(Rendered chart images)
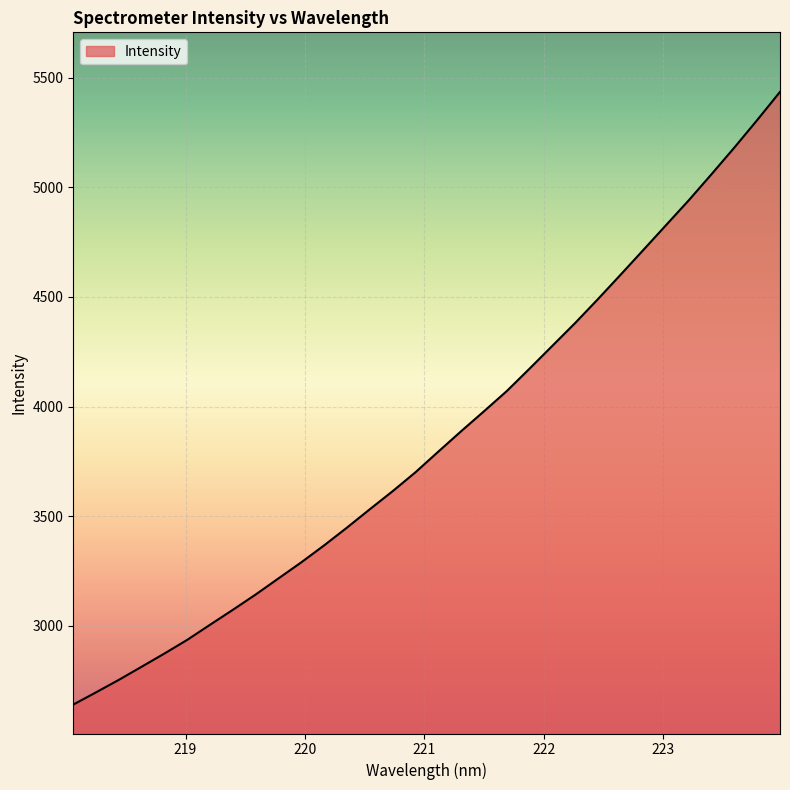

True or false: there are more than 2 points higher than both neighbors.

False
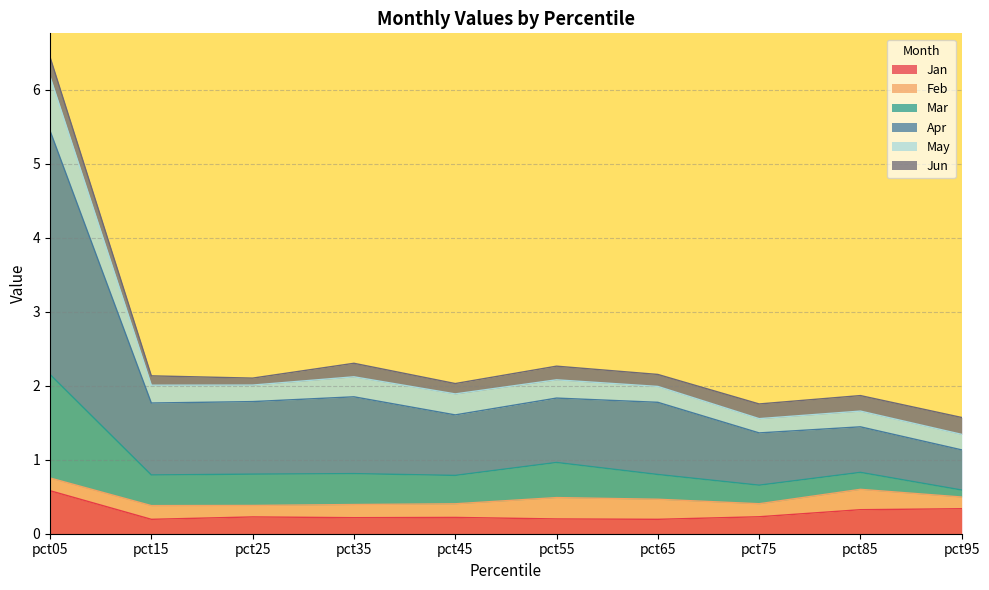

At which category is the sum across all series the highest?

pct05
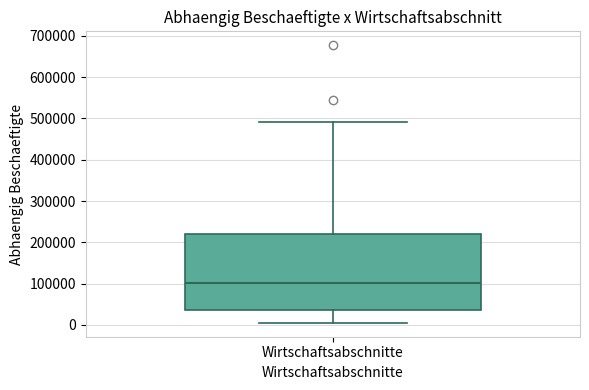

Transcribe this box plot: give where the median line is, the range the box spans, and where the two whiskers end, as read against the y-axis. The values are not printed on the chart, so give them approximately, as read against the axis.

median 100000, box 40000 to 220000, whiskers 10000 to 490000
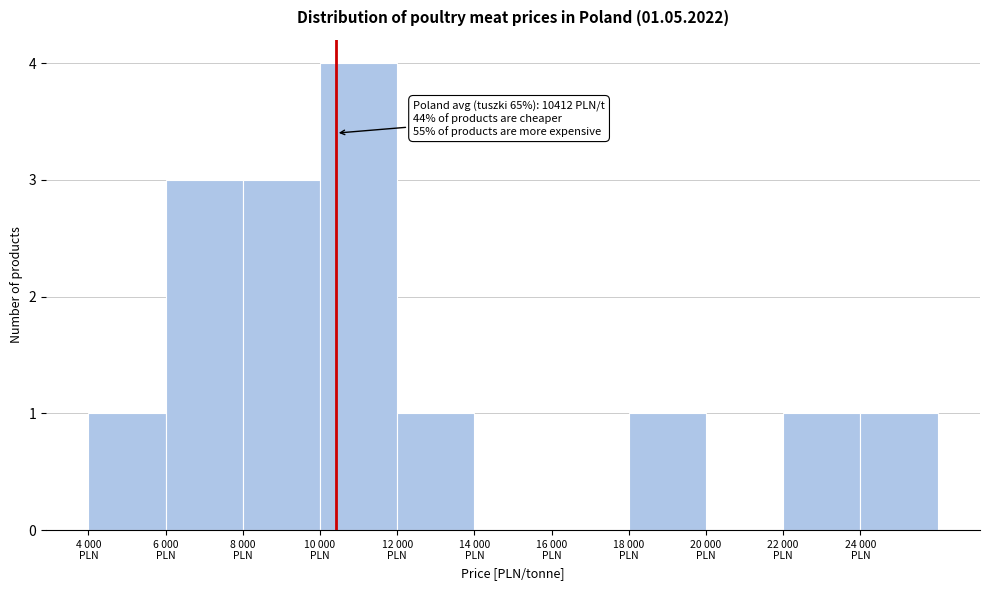

What is the maximum value shown in the chart?

4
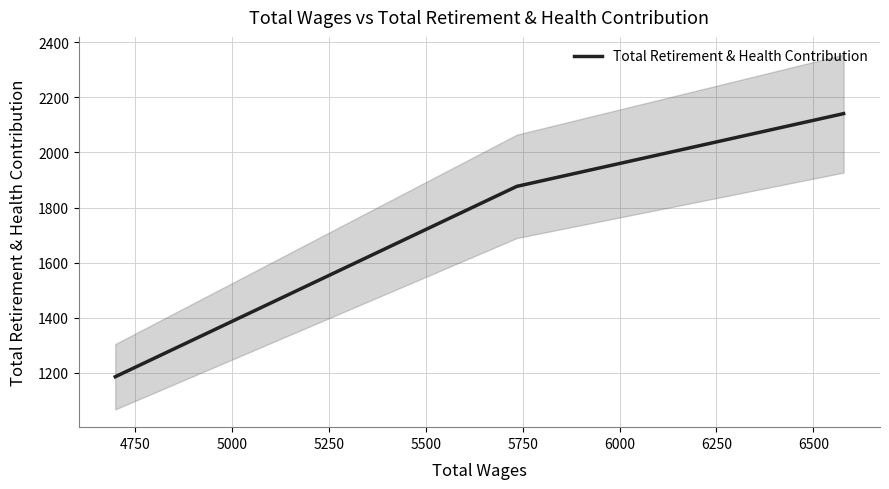

What is the difference between the maximum and second lowest values?

264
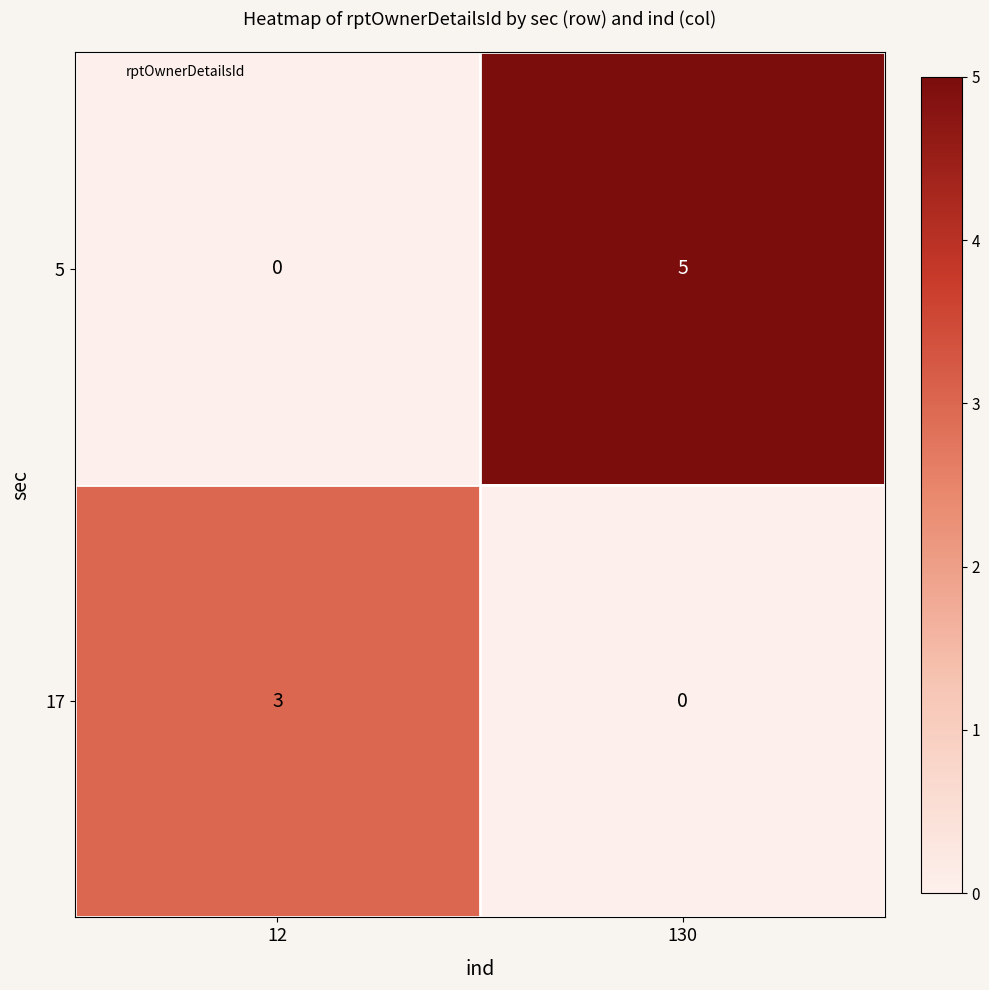

What is the difference between the highest and lowest values at 130?

5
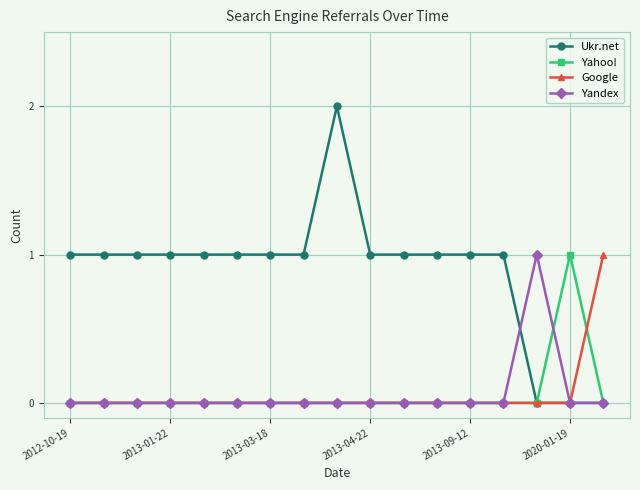

True or false: Yahoo! has more than 0 points higher than both neighbors.

True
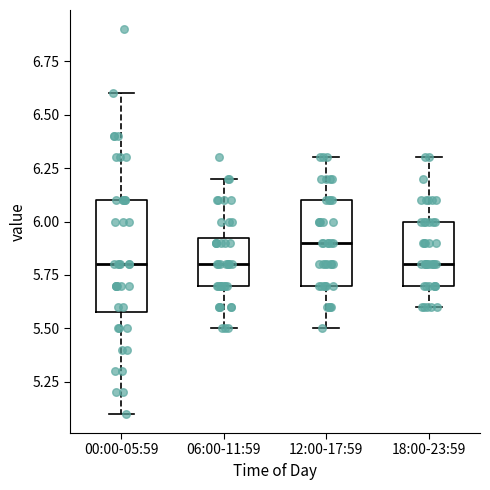

Reading left to right, transcribe this box plot: for each box, give where its median line is, the range the box spans, and where its two whiskers end, as read against the y-axis. The values are not printed on the chart, so give them approximately, as read against the axis.

00:00-05:59: median 5.80, box 5.60 to 6.10, whiskers 5.10 to 6.60
06:00-11:59: median 5.80, box 5.70 to 5.95, whiskers 5.50 to 6.20
12:00-17:59: median 5.90, box 5.70 to 6.10, whiskers 5.50 to 6.30
18:00-23:59: median 5.80, box 5.70 to 6.00, whiskers 5.60 to 6.30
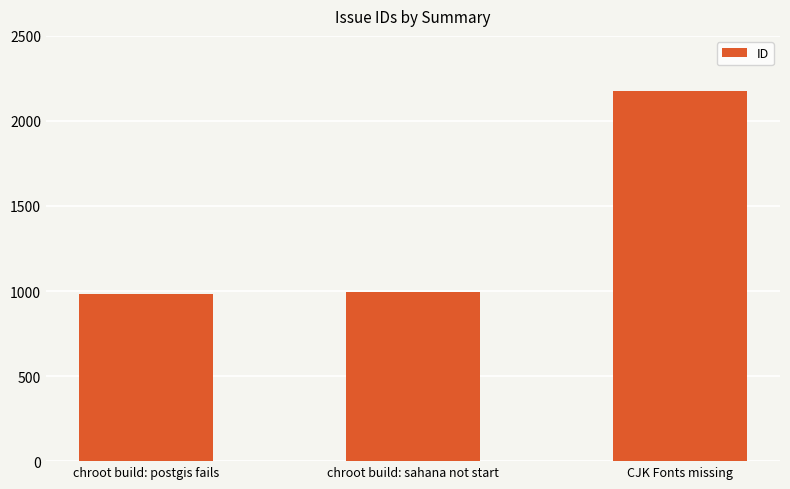

What is the sum of the values at CJK Fonts missing and chroot build: postgis fails?

3158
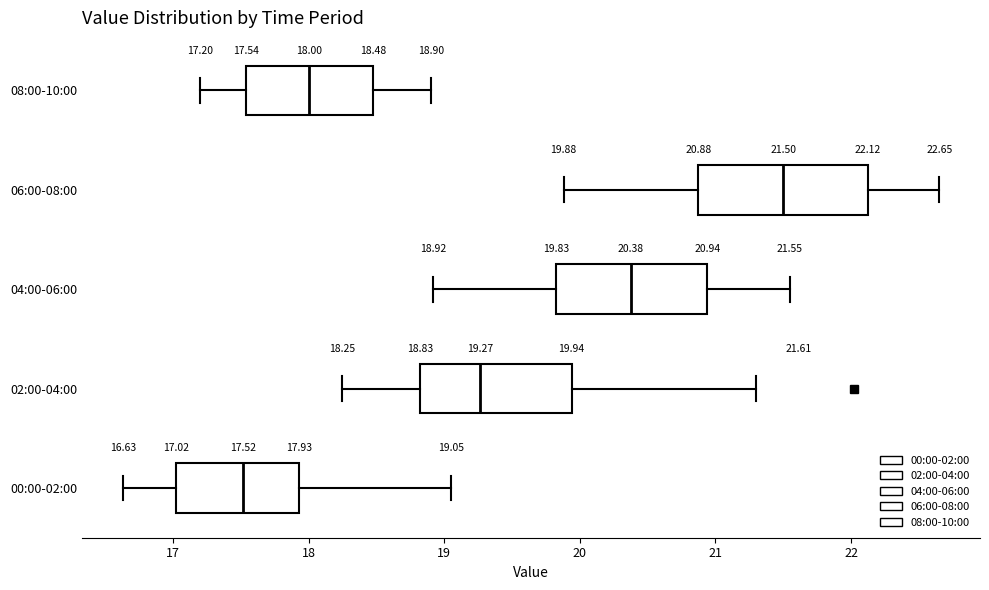

Which box's median line is the furthest to the right?

06:00-08:00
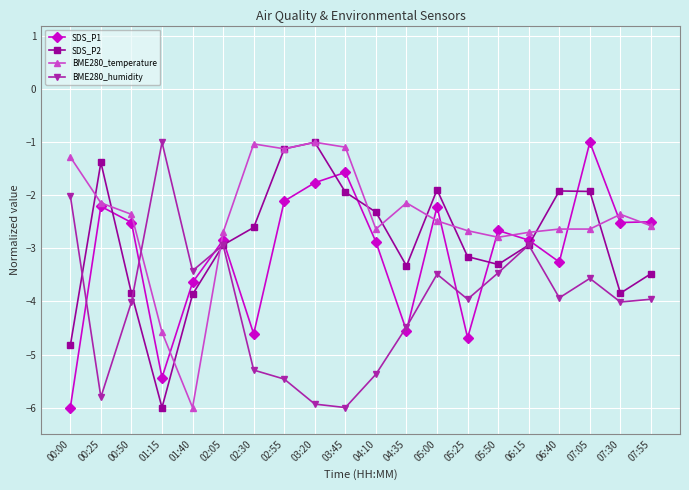

True or false: BME280_humidity has more than 0 interior local peaks.

True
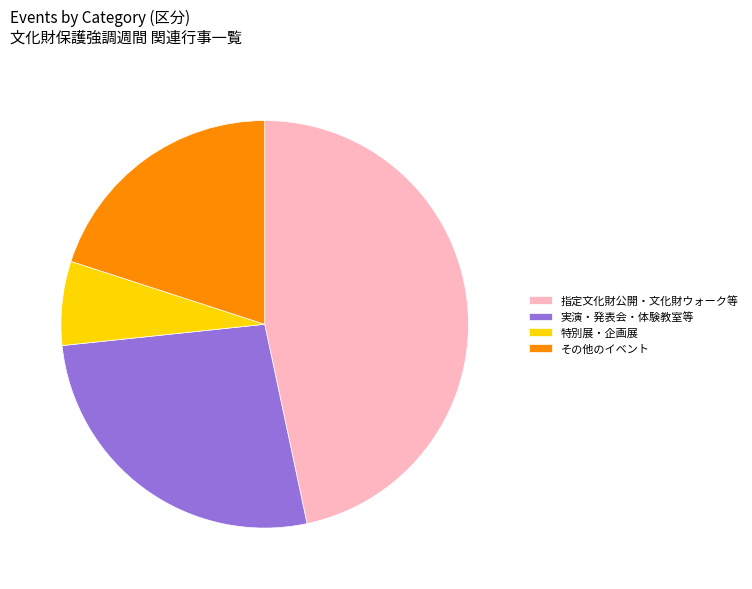

Does any single category account for the majority?

No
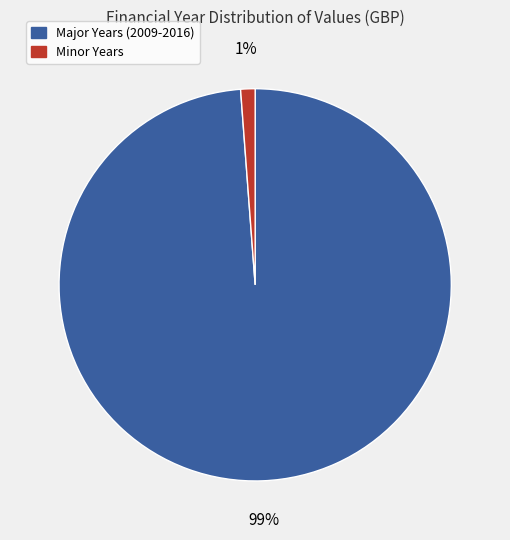

Which category has the biggest portion of the pie?

Major Years (2009-2016)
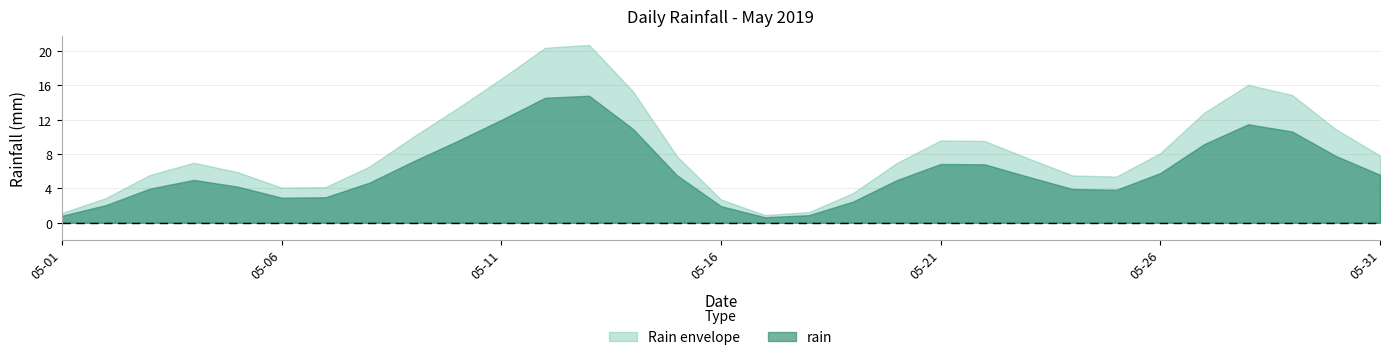

What is the maximum value shown in the chart?

20.7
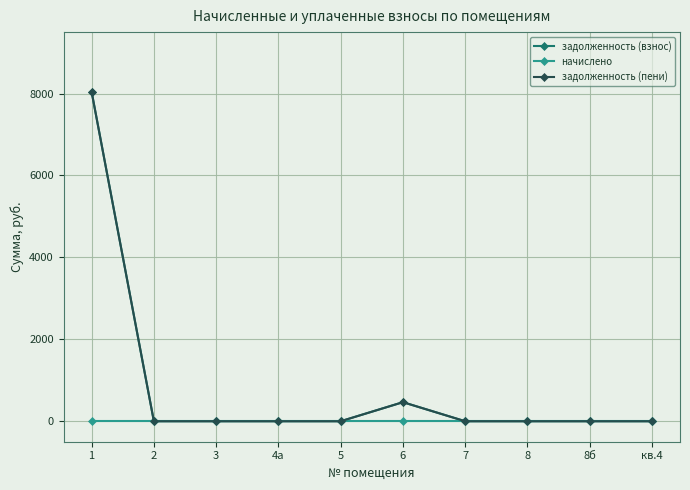

Is this an area chart (filled region under the line)?

No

* **Work task**
Please reproduce these lines word for word, starting with the line containing "Which category has" and going on through the last line. Leave the pictures out of your answer.

* **Answer section**
Which category has the biggest portion of the pie?

Major Years (2009-2016)

What is the maximum value shown in the chart?

20.7

Is this an area chart (filled region under the line)?

No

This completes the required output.